Issue #2 - Data Cleaning for Neural MT
“Garbage in, Garbage out” - noisy data is a big problem for all machine learning tasks, and MT is no different. By noisy data, we mean bad alignments, poor translations, misspellings, and other inconsistencies in the data used to train the systems. Statistical MT systems are more robust, and can cope with up to 10% noise in the training data without significant impact on translation quality. Thus in many cases more data is better, even if a bit noisy. According to a recent paper (Khayrallah and Koehn. 2018) the same can not be said for Neural MT, which is much more sensitive to noise.
Where is the problem?
Let’s look at their comparison of the impact on the BLEU score of several types of noise in the training data for German into English machine translation.
The most harmful type of noise are segments of the source language copied untranslated into the target, e.g. German aligned with German.
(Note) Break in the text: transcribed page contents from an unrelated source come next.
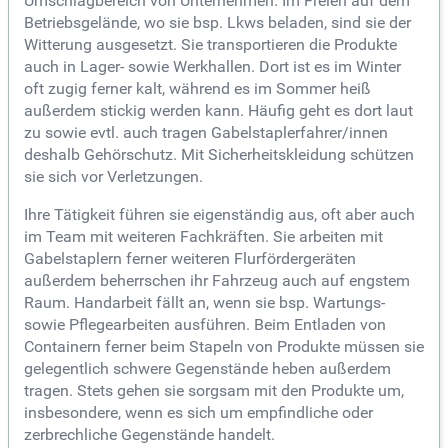
Umschlagbereich von Unternehmen. Im Freien auf dem
Betriebsgelände, wo sie bsp. Lkws beladen, sind sie der
Witterung ausgesetzt. Sie transportieren die Produkte
auch in Lager- sowie Werkhallen. Dort ist es im Winter
oft zugig ferner kalt, während es im Sommer heiß
außerdem stickig werden kann. Häufig geht es dort laut
zu sowie evtl. auch tragen Gabelstaplerfahrer/innen
deshalb Gehörschutz. Mit Sicherheitskleidung schützen
sie sich vor Verletzungen.
Ihre Tätigkeit führen sie eigenständig aus, oft aber auch
im Team mit weiteren Fachkräften. Sie arbeiten mit
Gabelstaplern ferner weiteren Flurfördergeräten
außerdem beherrschen ihr Fahrzeug auch auf engstem
Raum. Handarbeit fällt an, wenn sie bsp. Wartungs-
sowie Pflegearbeiten ausführen. Beim Entladen von
Containern ferner beim Stapeln von Produkte müssen sie
gelegentlich schwere Gegenstände heben außerdem
tragen. Stets gehen sie sorgsam mit den Produkte um,
insbesondere, wenn es sich um empfindliche oder
zerbrechliche Gegenstände handelt.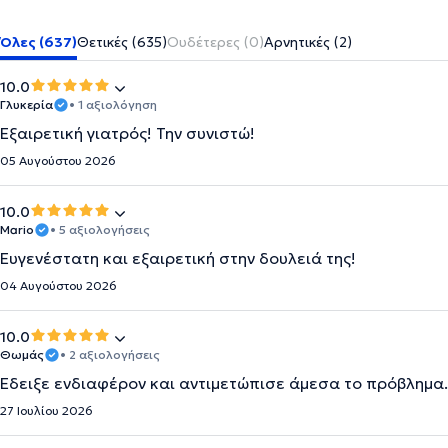
Όλες (637)
Θετικές (635)
Ουδέτερες (0)
Αρνητικές (2)
10.0
Γλυκερία
• 1 αξιολόγηση
Εξαιρετική γιατρός! Την συνιστώ!
05 Αυγούστου 2026
10.0
Mario
• 5 αξιολογήσεις
Ευγενέστατη και εξαιρετική στην δουλειά της!
04 Αυγούστου 2026
10.0
Θωμάς
• 2 αξιολογήσεις
Έδειξε ενδιαφέρον και αντιμετώπισε άμεσα το πρόβλημα.
27 Ιουλίου 2026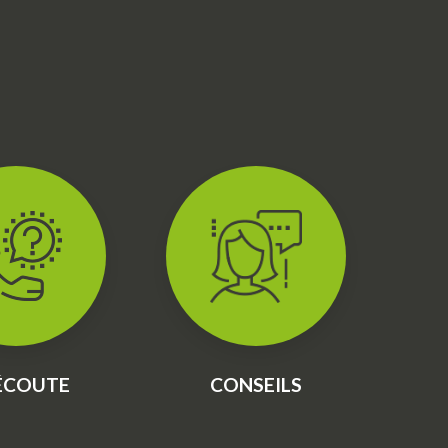
'ÉCOUTE
CONSEILS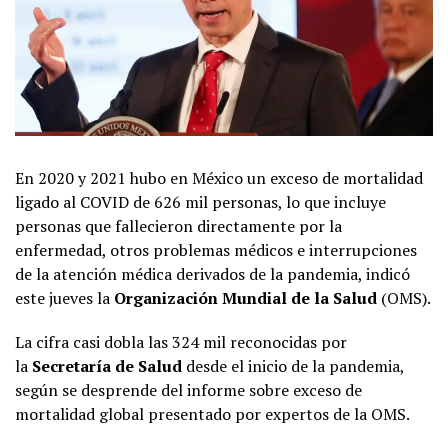
En 2020 y 2021 hubo en México un exceso de mortalidad
ligado al COVID de 626 mil personas, lo que incluye
personas que fallecieron directamente por la
enfermedad, otros problemas médicos e interrupciones
de la atención médica derivados de la pandemia, indicó
este jueves la
Organización Mundial de la Salud
(OMS).
La cifra casi dobla las 324 mil reconocidas por
la
Secretaría de Salud
desde el inicio de la pandemia,
según se desprende del informe sobre exceso de
mortalidad global presentado por expertos de la OMS.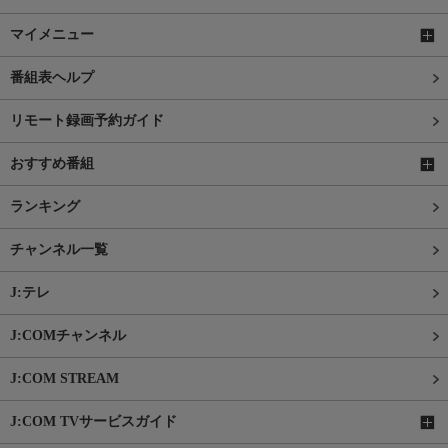
マイメニュー
番組表ヘルプ
リモート録画予約ガイド
おすすめ番組
ランキング
チャンネル一覧
J:テレ
J:COMチャンネル
J:COM STREAM
J:COM TVサービスガイド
With only 5% of this type of noise, the BLEU score drops from 27 points to less than 18, and with 10% of such noise, it drops even further down to 11 points. This issue had also been observed by Ott et al. (2018) in their paper on “Analyzing Uncertainty in Neural Machine Translation”. Other types of noise which are particularly harmful for Neural MT are misaligned sentences (training sentence pairs in which source and target segments do not match), wrong language in the target side of the training sentence pairs (French when it should be English, it’s surprisingly common!), very short segments (2 words), and misordered words. The impact on the Neural MT BLEU score of these types of error is between 0.5 and 0.7 up to 10% of noise, and up to 1 point for 50% of noise.
How can we fix it?
As a consequence, the field of parallel data filtering has regained activity recently. So much so that it will be the subject of its own shared task in the Third Conference on Machine Translation (WMT 2018) and there are several research groups and companies dedicating significant resources to it. For example, the eBay labs recently gave a tutorial on the importance of parallel data filtering and their best practices. They described two methods to filter out misaligned sentences. A simple and quick method based on the score of simple word alignment models, and a more accurate method based on translating the source side of the corpus and comparing this translation to the target side.
As for the other types of noise, filtering very short segment and source segments appearing untranslated in target is relatively straightforward as we can simply match strings of a certain length. Sentences in the wrong language can be detected by a combination of two approaches: language recognition based on machine learning, and detection of the character set, e.g. if we’re expecting English, there shouldn’t be many/any accented characters, Cyrillic, etc. Misordered words can be detected with machine learning approaches looking at features such as n-grams or language model scores. Recently, some approaches using neural networks themselves were proposed. For example, Tezcan et al. (2017) model n-grams with morpho-syntactic representations of words to detect several types of grammatical errors.